*PASSAGE FOR REVIEW*.
Copeland said marijuana growers are becoming more sophisticated in the ways they hide the plants. Just this week in Bollinger County a man was charged with manufacturing marijuana after police acting on an anonymous tip found five buckets, each with a marijuana plant growing in it, in woods behind his house.

The buckets allowed the man to move the plants around another way to keep from being spotted.

Copeland said in the past year one grower apprehended by police was grafting leaves of another plant onto marijuana plants in an effort to hide the distinctive color of marijuana leaves.

And more and more marijuana growers are setting up indoor growing facilities, probably the most difficult for police to detect, Copeland said.

Scott County Sheriff Bill Ferrell said that in parts of Scott County it is extremely hard to spot marijuana because of heavy foliage.

"And more people in the past couple of years have started growing it in their attics and basements." the sheriff said.

"Even when it's outdoors, the only way you can prove who's responsible for growing it is if you see them cultivate it, watering it or caring for it."

Ferrell agreed that the best way for police to catch pot growers is through tips from citizens who see suspicious activity or run across a patch of the weed.

Watson of the Highway Patrol said in the five years since the marijuana eradication program has been active, its efforts have made a significant dent in marijuana production in the state. In fact, in 1989, Missouri led the nation in the amount of cultivated marijuana plants seized. More than $1.6 billion worth of the illegal weed was destroyed that year.

Mesey said the helicopter searches have discouraged some growers but have led others to come up with high-tech ways to hide the plants from law enforcement officials.

"In our county the growers have noticed we are watching them from the skies," he said.

The result has been a smaller amount of marijuana hitting the streets.

"That's proven by the price of marijuana now on the streets," Mesey said. "It's gone up to anywhere from $55 to $65 for a quarter of an ounce. When I first got into law enforcement (27 years ago), $45 bought an ounce.

"It goes right back to basic economics: supply and demand."

Ferrell said rural sheriff's departments should ideally have separate units that handle drug seizures and arrests.

"With the drug problem, you almost need to be there before it happens to make a case," Ferrell said.

Mesey said rural law enforcement agencies are crucial in the fight against drug use.

"It's always bewildered me that when they talk about the war on drugs they send 90 percent of the money into urban areas," Mesey said. "We're the ones with the smaller police and sheriff's departments, and we're out here fighting it in the woods where they're making it."

*INFORMATION GIVEN*.
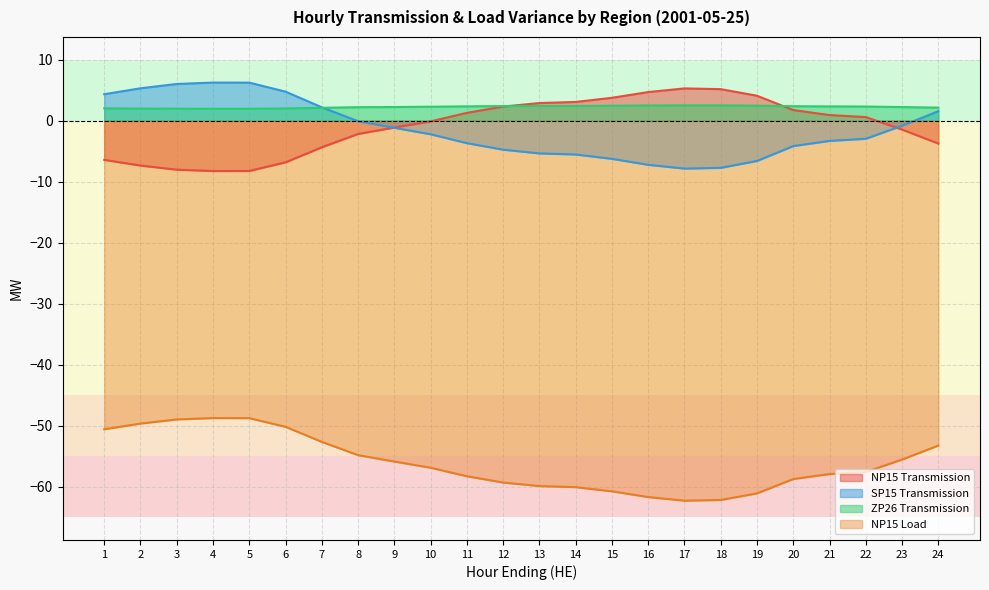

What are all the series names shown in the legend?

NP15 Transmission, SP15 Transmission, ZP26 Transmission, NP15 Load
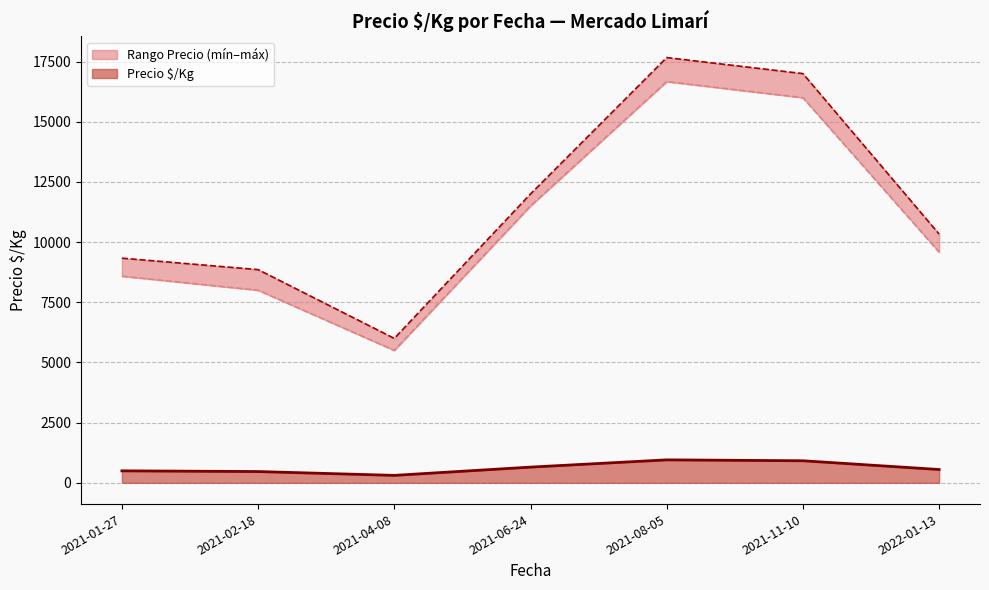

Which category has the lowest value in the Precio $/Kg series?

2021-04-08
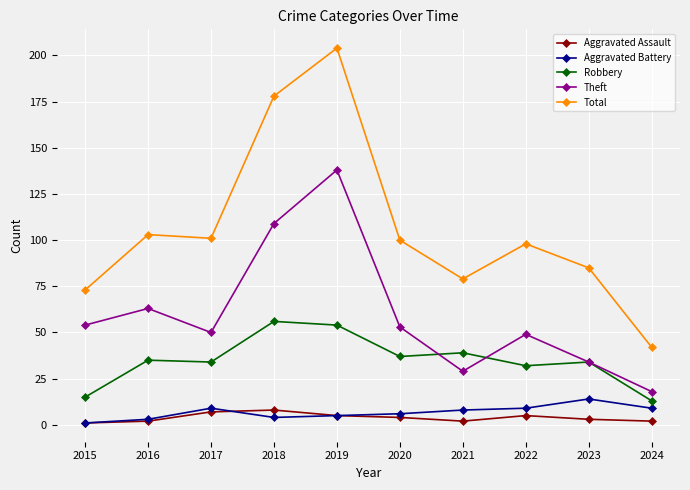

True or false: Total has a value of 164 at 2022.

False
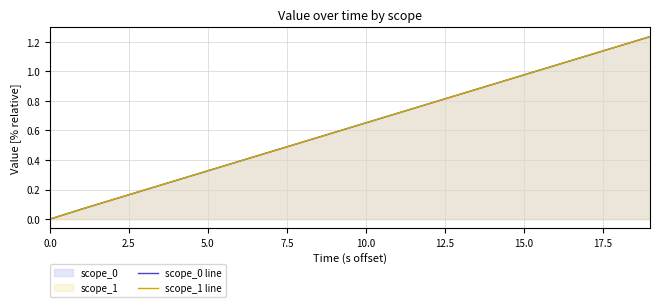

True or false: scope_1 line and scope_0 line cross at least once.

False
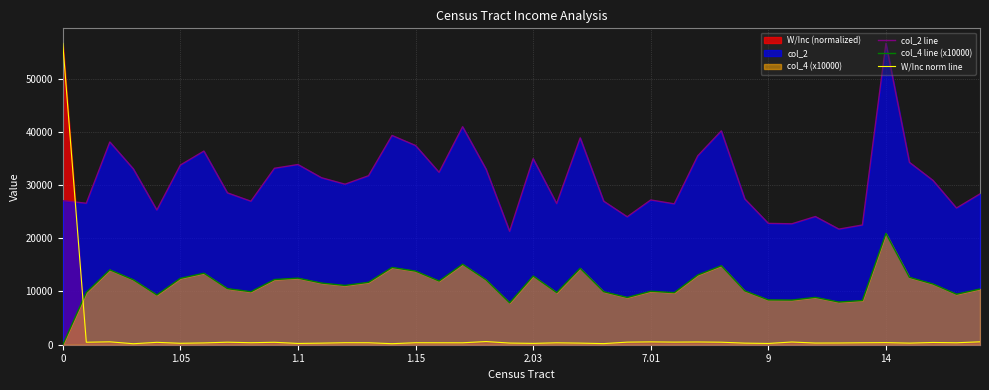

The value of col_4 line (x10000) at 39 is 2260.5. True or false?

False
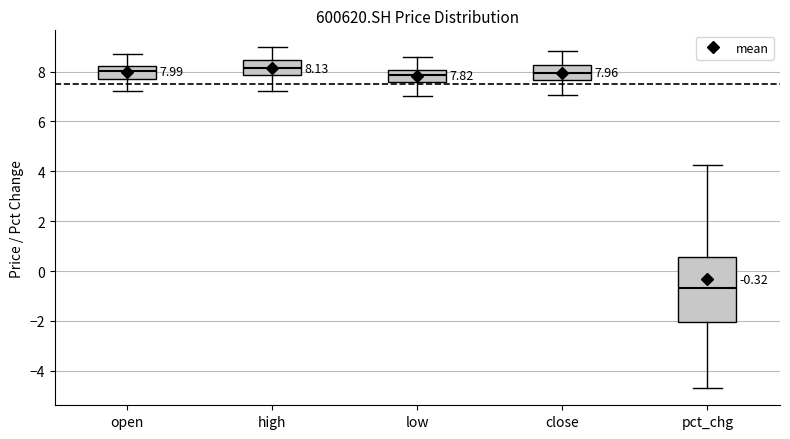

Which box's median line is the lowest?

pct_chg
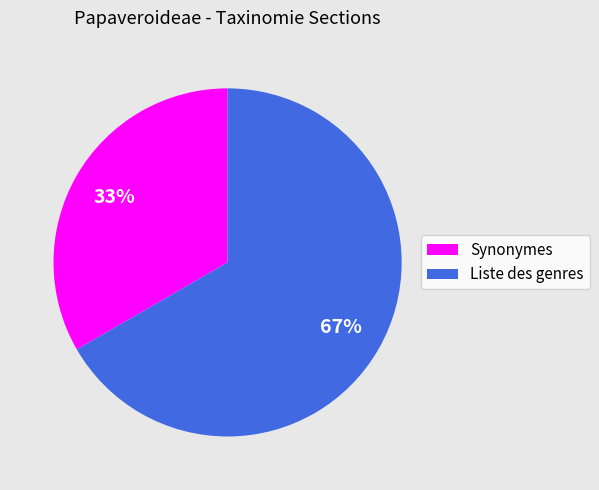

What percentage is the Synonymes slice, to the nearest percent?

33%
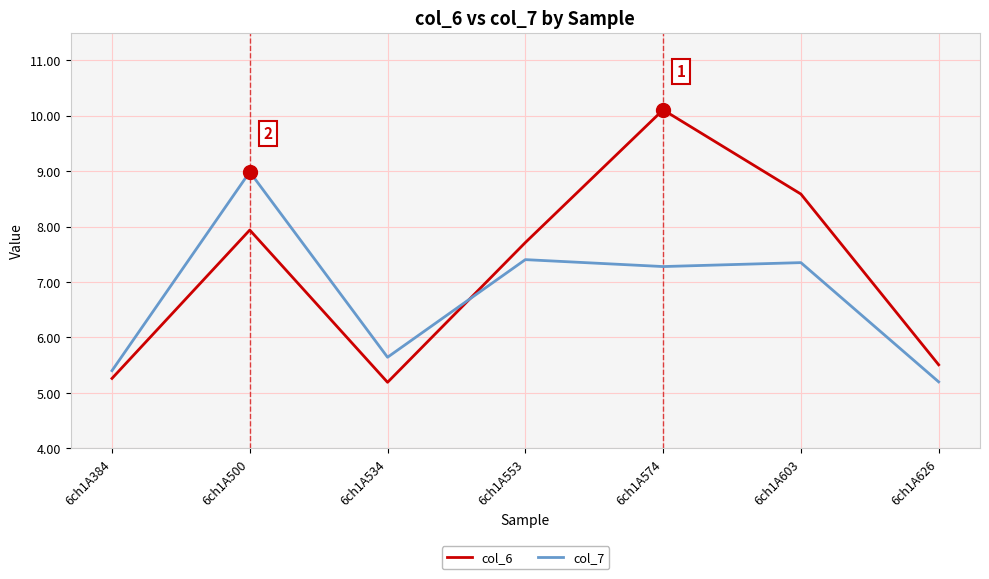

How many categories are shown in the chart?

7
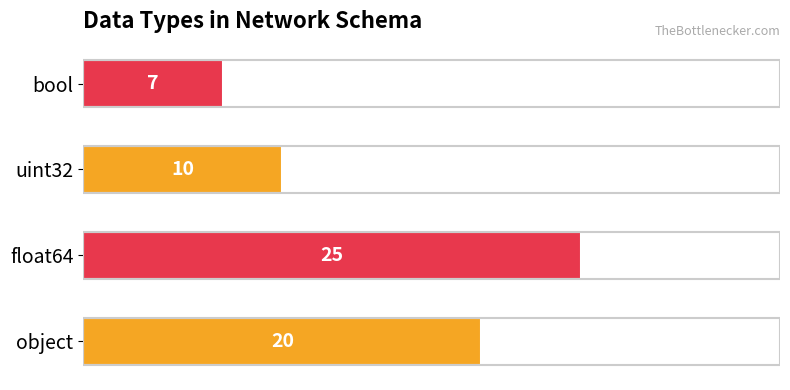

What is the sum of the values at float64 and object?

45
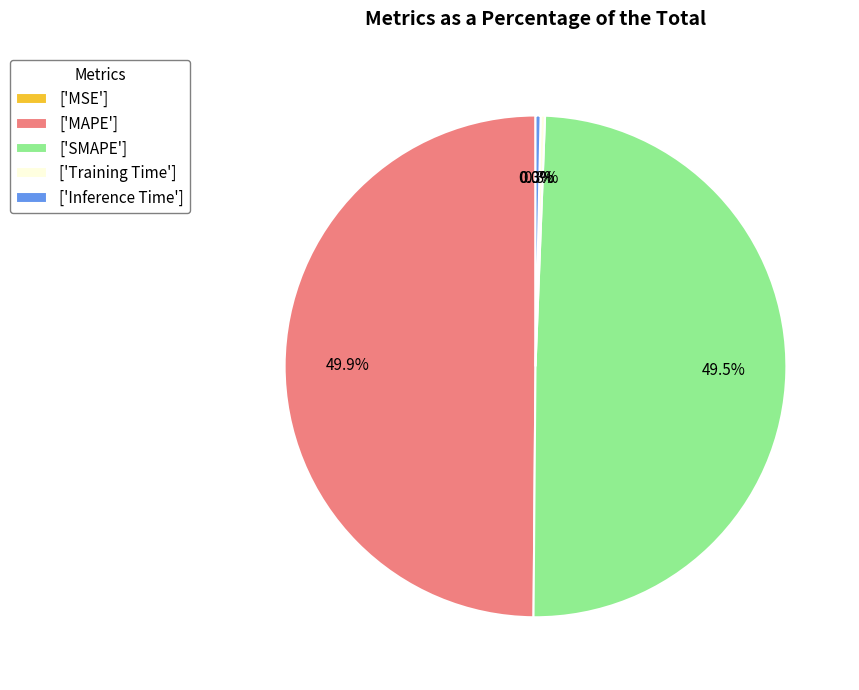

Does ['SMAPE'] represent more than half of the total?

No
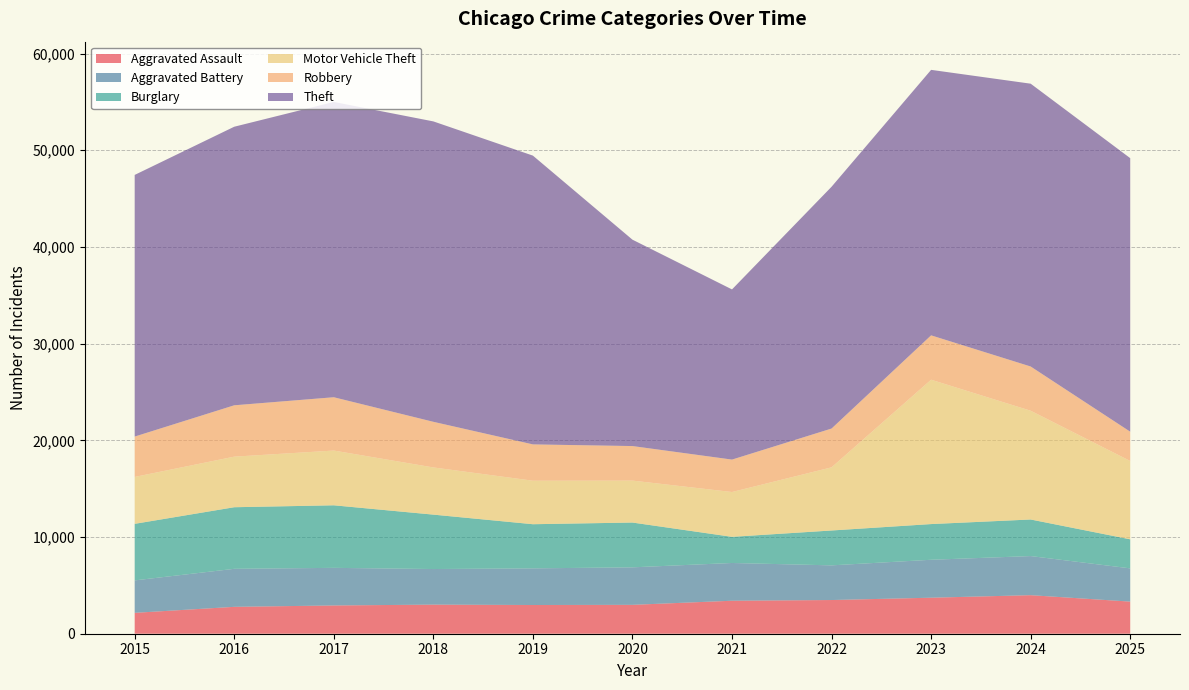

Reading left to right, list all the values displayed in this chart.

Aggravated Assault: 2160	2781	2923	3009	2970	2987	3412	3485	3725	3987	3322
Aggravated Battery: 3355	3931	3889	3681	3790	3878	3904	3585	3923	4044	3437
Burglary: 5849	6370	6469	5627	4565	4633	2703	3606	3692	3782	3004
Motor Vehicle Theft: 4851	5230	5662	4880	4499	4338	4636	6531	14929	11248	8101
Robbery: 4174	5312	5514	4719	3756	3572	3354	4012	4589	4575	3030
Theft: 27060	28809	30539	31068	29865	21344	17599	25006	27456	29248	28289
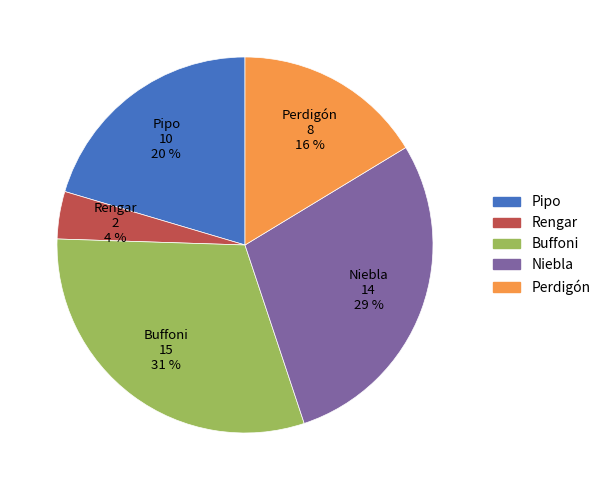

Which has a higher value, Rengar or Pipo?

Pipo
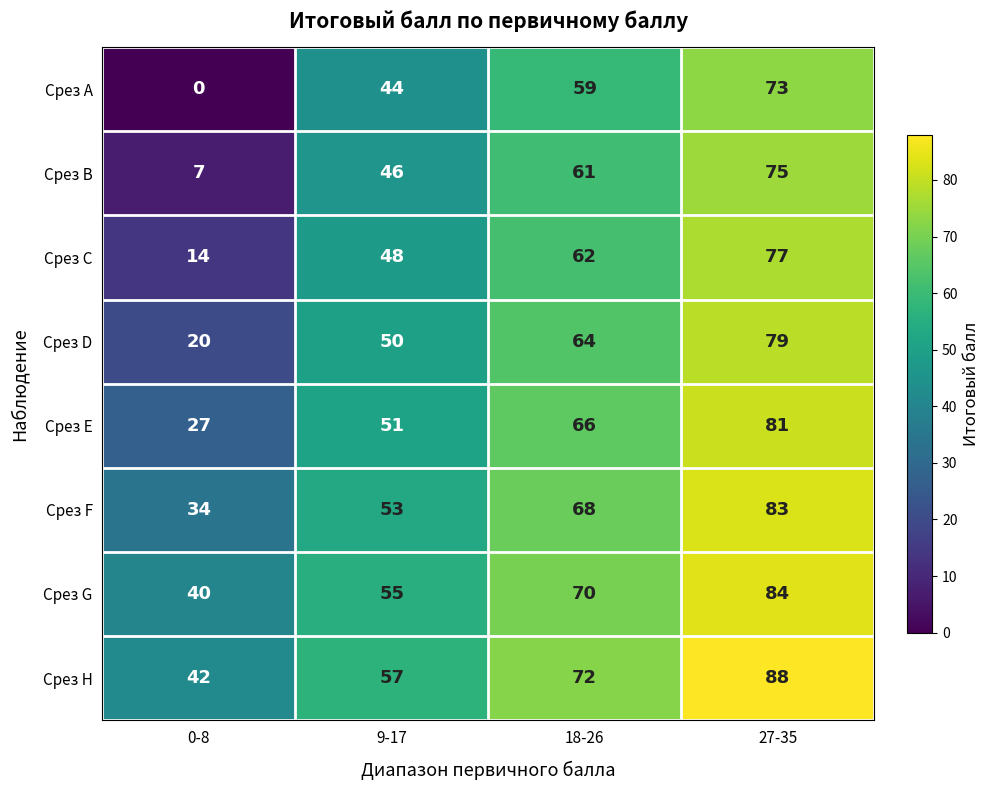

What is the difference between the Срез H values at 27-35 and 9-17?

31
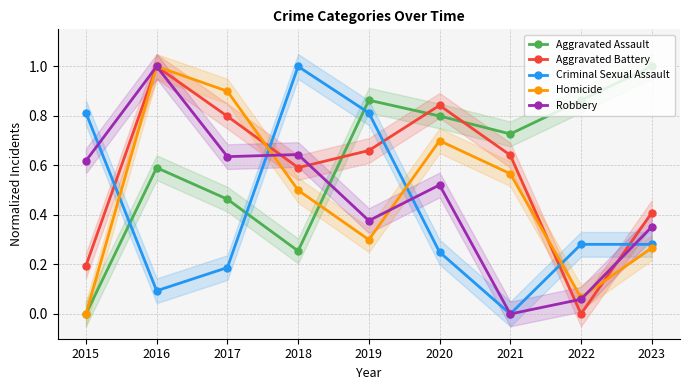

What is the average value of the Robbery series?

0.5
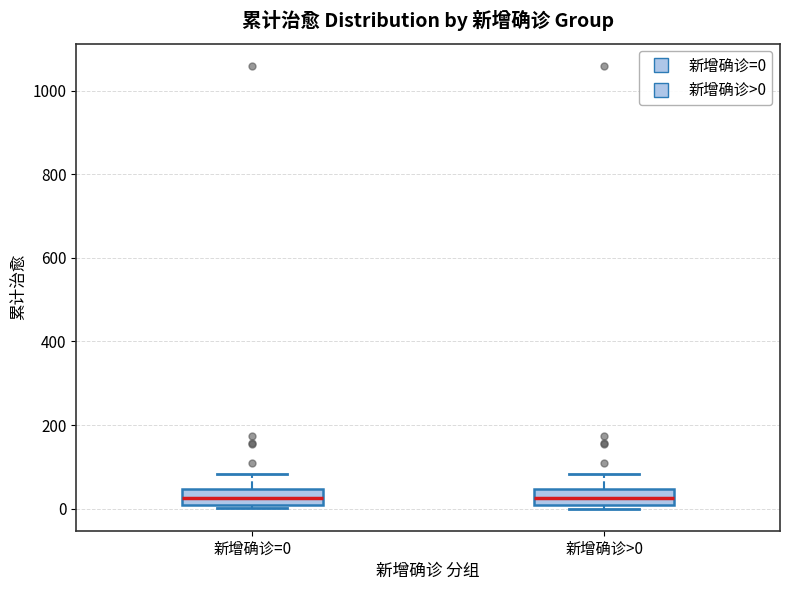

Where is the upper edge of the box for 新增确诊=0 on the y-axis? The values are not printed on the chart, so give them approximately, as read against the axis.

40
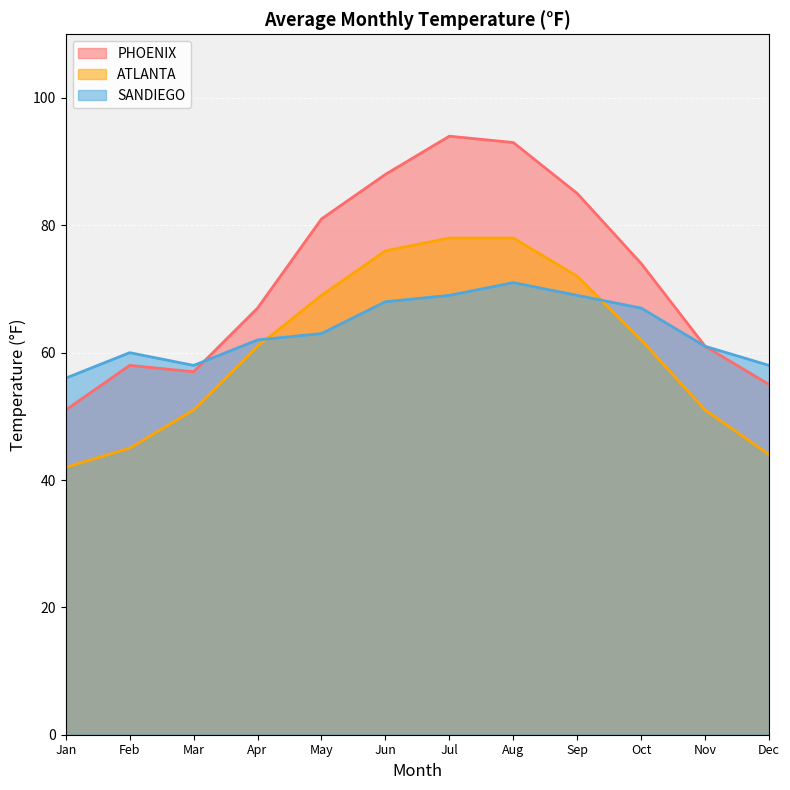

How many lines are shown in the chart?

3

*WORK TO COMPLETE*. Quote the whole account of rural marijuana enforcement word for word. The items are not used in what follows.

*THE ANSWER*.
Copeland said marijuana growers are becoming more sophisticated in the ways they hide the plants. Just this week in Bollinger County a man was charged with manufacturing marijuana after police acting on an anonymous tip found five buckets, each with a marijuana plant growing in it, in woods behind his house.

The buckets allowed the man to move the plants around another way to keep from being spotted.

Copeland said in the past year one grower apprehended by police was grafting leaves of another plant onto marijuana plants in an effort to hide the distinctive color of marijuana leaves.

And more and more marijuana growers are setting up indoor growing facilities, probably the most difficult for police to detect, Copeland said.

Scott County Sheriff Bill Ferrell said that in parts of Scott County it is extremely hard to spot marijuana because of heavy foliage.

"And more people in the past couple of years have started growing it in their attics and basements." the sheriff said.

"Even when it's outdoors, the only way you can prove who's responsible for growing it is if you see them cultivate it, watering it or caring for it."

Ferrell agreed that the best way for police to catch pot growers is through tips from citizens who see suspicious activity or run across a patch of the weed.

Watson of the Highway Patrol said in the five years since the marijuana eradication program has been active, its efforts have made a significant dent in marijuana production in the state. In fact, in 1989, Missouri led the nation in the amount of cultivated marijuana plants seized. More than $1.6 billion worth of the illegal weed was destroyed that year.

Mesey said the helicopter searches have discouraged some growers but have led others to come up with high-tech ways to hide the plants from law enforcement officials.

"In our county the growers have noticed we are watching them from the skies," he said.

The result has been a smaller amount of marijuana hitting the streets.

"That's proven by the price of marijuana now on the streets," Mesey said. "It's gone up to anywhere from $55 to $65 for a quarter of an ounce. When I first got into law enforcement (27 years ago), $45 bought an ounce.

"It goes right back to basic economics: supply and demand."

Ferrell said rural sheriff's departments should ideally have separate units that handle drug seizures and arrests.

"With the drug problem, you almost need to be there before it happens to make a case," Ferrell said.

Mesey said rural law enforcement agencies are crucial in the fight against drug use.

"It's always bewildered me that when they talk about the war on drugs they send 90 percent of the money into urban areas," Mesey said. "We're the ones with the smaller police and sheriff's departments, and we're out here fighting it in the woods where they're making it."